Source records
===

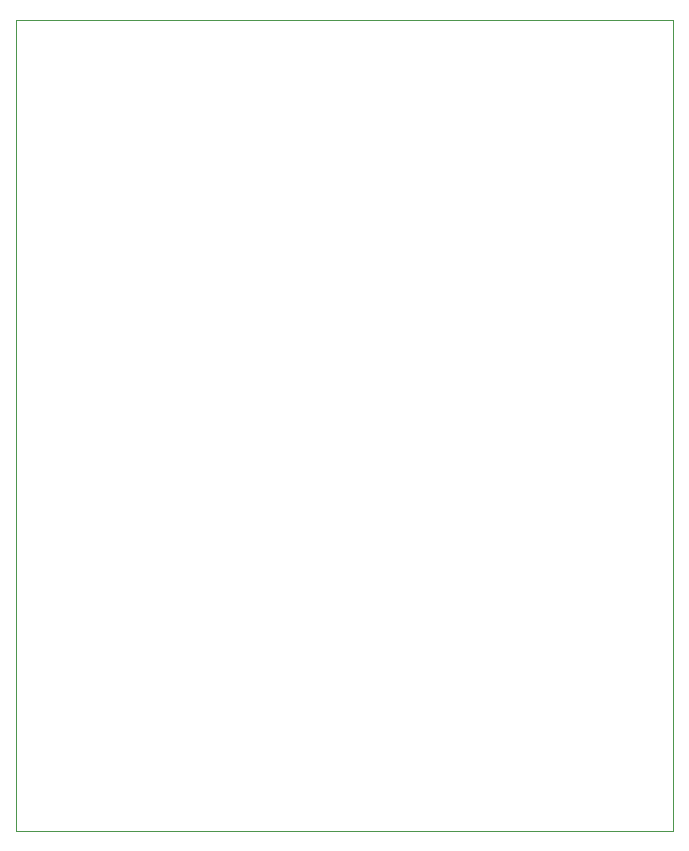
<source format=gbp>
G75*
%MOIN*%
%OFA0B0*%
%FSLAX25Y25*%
%IPPOS*%
%LPD*%
%AMOC8*
5,1,8,0,0,1.08239X$1,22.5*
%
%ADD10C,0.00000*%
D10*
X0011800Y0016800D02*
X0011800Y0287076D01*
X0230501Y0287076D01*
X0230501Y0016800D01*
X0011800Y0016800D01*
M02*

</source>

===

Return every line above verbatim, pictures excluded.

• **RESPONSE TO THE TASK**:
<source format=gbp>
G75*
%MOIN*%
%OFA0B0*%
%FSLAX25Y25*%
%IPPOS*%
%LPD*%
%AMOC8*
5,1,8,0,0,1.08239X$1,22.5*
%
%ADD10C,0.00000*%
D10*
X0011800Y0016800D02*
X0011800Y0287076D01*
X0230501Y0287076D01*
X0230501Y0016800D01*
X0011800Y0016800D01*
M02*

</source>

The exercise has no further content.